§ **SELECTED EXCERPT**
# Best colour strap for gold watch



## Toonsider13

Was wondering people's views for best colour strap for a gold watch ?


----------



## Stan

Black, Brown or Burgundy, in my opinion.


----------



## John_D

My favourite is a dark real lizard or crocodile skin....


----------



## Matthew999

Dark brown for me:


----------



## tick-tock-tittle-tattle

Matthew999 said:


> Dark brown for me:


 A stunning watch on any strap to be honest, but that works for me. Ostrich always looks quite classy with gold.


----------



## John_D

tick-tock-tittle-tattle said:


> A stunning watch on any strap to be honest, but that works for me. Ostrich always looks quite classy with gold.


 I've got Ostrich on this Excalibur ESA9158 ..... :thumbsup:


----------



## Graham60

For me I would normally prefer to go with light brown to dark brown depending on the dial colour, lighter the dial darker shade of brown strap and vice versa. But have a couple with black straps and they look ok too.

Thinks up to personal taste.

Source texts of formatted documents:
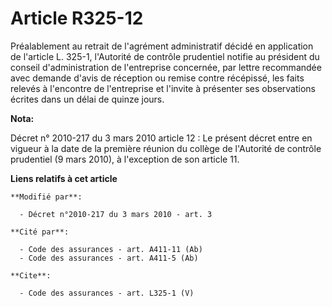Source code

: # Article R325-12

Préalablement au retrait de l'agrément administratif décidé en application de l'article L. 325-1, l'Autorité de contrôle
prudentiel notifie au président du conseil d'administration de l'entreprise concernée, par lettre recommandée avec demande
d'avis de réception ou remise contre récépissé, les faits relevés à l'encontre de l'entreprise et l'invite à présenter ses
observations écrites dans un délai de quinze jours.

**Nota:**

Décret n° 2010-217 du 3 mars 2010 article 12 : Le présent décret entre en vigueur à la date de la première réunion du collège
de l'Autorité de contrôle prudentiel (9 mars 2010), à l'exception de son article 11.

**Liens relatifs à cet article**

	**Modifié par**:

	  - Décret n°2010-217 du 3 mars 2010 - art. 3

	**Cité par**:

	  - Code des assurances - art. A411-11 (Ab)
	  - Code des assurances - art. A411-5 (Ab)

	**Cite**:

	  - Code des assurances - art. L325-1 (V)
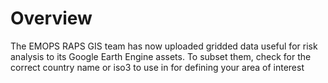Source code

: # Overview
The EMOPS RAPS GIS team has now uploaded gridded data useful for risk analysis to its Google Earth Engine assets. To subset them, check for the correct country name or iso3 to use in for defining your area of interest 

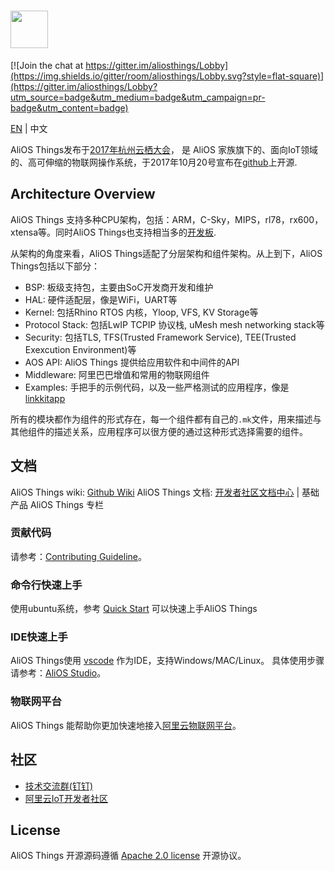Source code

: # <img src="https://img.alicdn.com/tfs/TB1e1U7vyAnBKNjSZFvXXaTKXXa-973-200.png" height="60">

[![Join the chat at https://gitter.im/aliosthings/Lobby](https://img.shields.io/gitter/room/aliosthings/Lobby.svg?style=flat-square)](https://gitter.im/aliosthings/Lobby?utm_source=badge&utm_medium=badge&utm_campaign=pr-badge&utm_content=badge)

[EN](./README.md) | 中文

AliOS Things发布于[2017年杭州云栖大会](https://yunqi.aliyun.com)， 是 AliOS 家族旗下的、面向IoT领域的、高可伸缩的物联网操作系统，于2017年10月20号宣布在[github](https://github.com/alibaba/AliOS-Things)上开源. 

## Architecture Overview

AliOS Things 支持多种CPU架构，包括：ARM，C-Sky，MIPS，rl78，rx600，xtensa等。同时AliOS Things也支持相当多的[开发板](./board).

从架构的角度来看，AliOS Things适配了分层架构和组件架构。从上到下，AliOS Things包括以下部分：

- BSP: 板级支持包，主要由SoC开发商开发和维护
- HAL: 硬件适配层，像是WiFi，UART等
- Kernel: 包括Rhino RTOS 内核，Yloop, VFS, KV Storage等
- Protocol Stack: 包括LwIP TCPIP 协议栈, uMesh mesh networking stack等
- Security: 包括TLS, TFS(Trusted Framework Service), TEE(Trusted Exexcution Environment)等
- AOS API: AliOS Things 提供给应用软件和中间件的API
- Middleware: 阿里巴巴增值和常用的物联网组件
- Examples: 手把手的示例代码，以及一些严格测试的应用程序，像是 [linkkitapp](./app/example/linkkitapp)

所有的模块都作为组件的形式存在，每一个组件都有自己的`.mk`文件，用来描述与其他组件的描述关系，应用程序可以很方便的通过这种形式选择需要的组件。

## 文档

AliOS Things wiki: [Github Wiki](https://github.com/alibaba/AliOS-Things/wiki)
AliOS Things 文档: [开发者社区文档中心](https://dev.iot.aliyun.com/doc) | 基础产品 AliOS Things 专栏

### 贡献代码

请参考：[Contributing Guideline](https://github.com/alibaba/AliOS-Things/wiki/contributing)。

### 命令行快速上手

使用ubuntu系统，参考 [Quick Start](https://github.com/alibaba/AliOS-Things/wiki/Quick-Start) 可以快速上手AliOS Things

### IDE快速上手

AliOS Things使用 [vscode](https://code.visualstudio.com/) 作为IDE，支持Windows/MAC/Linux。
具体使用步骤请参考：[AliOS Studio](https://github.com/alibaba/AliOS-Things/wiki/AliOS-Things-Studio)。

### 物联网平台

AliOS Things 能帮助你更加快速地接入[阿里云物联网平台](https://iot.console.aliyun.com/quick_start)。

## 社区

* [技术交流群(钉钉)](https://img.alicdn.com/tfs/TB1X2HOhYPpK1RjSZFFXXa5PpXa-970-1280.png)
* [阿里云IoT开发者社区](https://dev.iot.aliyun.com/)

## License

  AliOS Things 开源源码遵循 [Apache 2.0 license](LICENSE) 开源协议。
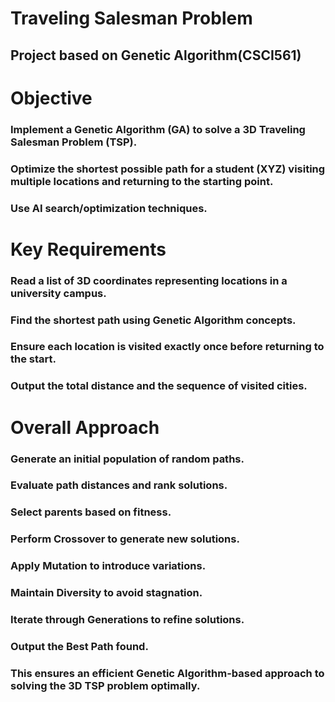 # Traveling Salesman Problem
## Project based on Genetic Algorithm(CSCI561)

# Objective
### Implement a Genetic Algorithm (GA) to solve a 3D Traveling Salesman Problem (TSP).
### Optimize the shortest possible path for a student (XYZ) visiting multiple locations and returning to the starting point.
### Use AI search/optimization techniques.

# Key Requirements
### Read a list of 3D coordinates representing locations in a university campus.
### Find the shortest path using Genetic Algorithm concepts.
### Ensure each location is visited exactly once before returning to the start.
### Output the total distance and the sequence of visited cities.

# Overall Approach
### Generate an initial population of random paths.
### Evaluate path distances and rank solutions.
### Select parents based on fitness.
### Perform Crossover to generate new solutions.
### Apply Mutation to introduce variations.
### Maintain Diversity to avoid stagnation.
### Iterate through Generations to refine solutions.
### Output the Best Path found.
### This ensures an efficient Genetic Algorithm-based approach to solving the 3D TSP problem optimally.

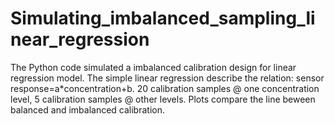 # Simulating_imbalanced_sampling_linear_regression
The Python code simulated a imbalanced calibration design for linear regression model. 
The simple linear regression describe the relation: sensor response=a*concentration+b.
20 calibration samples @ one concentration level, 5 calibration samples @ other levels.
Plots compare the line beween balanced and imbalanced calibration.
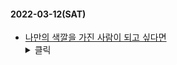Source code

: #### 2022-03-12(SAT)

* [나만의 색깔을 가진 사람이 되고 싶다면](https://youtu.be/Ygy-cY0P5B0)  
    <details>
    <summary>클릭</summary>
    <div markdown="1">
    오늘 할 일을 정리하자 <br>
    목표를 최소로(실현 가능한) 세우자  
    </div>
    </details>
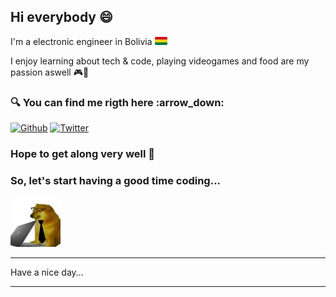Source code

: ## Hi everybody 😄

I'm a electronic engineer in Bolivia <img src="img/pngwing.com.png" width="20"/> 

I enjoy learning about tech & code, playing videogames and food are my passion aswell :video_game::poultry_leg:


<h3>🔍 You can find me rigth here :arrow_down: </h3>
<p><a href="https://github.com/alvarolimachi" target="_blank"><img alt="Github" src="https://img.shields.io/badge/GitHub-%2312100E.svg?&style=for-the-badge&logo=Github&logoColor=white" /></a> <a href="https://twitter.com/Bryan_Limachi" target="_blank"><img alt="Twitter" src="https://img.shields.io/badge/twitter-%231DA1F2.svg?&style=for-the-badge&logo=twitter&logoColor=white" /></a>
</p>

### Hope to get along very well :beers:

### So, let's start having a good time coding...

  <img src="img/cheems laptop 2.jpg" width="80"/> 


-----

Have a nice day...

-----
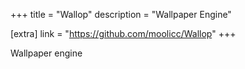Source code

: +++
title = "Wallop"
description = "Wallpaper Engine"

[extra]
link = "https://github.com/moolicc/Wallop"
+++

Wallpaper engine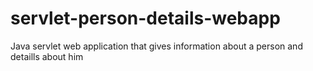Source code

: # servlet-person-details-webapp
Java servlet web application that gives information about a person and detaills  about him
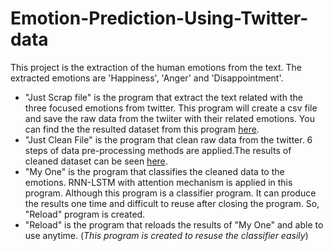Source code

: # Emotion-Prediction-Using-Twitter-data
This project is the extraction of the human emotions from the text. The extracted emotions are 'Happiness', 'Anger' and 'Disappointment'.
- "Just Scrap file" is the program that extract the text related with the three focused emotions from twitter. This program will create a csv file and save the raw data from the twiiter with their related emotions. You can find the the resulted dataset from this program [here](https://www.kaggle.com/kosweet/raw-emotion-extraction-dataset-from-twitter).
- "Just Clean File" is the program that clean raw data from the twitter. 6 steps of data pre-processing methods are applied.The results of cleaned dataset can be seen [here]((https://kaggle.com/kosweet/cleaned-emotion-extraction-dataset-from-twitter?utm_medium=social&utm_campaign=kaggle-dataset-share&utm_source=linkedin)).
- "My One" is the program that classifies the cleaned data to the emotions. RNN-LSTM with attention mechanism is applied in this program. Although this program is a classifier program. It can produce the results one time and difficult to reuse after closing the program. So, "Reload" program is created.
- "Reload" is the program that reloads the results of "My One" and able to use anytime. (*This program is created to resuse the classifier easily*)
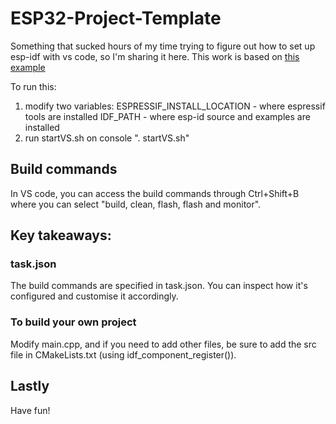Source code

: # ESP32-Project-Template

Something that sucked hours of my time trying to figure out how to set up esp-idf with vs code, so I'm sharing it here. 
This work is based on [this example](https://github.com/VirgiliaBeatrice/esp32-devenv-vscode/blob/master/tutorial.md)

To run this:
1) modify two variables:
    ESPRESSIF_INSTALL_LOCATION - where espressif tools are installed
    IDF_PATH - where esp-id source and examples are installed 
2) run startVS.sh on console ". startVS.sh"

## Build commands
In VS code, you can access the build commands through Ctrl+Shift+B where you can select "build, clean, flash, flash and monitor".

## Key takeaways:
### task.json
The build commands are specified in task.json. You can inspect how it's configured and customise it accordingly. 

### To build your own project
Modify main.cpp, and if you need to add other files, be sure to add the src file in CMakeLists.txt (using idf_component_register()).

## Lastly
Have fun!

§ **TASK INSTRUCTIONS**
Please pick up the forum thread on strap colors for a gold watch where it stops and write the next few posts.

§ **YOUR RESPONSE**
----------



## tick-tock-tittle-tattle

I like alligator strap also, I think @Graham60is right, dial colour makes a difference.


----------



## John_D

tick-tock-tittle-tattle said:


> I like alligator strap also, I think @Graham60is right, dial colour makes a difference.


 On a completely different tack, I am currently restoring the Bakelite radio depicted in the 1946 advert that the Excalibur with the ostrich strap is sitting on.......


----------



## bowie




----------



## Roger the Dodger

Blue?


----------



## kanab22

I quite like tan or light brown.


----------



## Eaglegale

Textured black contrasts nicely with the smooth gold.


----------



## WRENCH

Black suit, black strap. :yes:


----------



## mrzee

While I'm not generally a fan of black leather straps I do agree that occasion and dial colour do make a difference.

I usually go for a mid to deep brown but did have a gorgeous Hirsch burgundy strap for my Tissot.



And dark brown on my DeVille


----------



## tick-tock-tittle-tattle

WRENCH said:


> Black suit, black strap. :yes:


 




I agree.


----------



## scottswatches

depends on the dial colour - black dial then black strap. Otherwise I do prefer tan or brown, but with a white dial then black works too


----------



## johnbaz

I tend to prefer brown/Oxblood on gold and black on stainless but any colour can end up on a watch dependent upon what I have at the time!!








































These two are the wrong way around, I don't think it matters too much actually!!










John :thumbsup:


----------



## WRENCH

Roger the Dodger said:


> Blue?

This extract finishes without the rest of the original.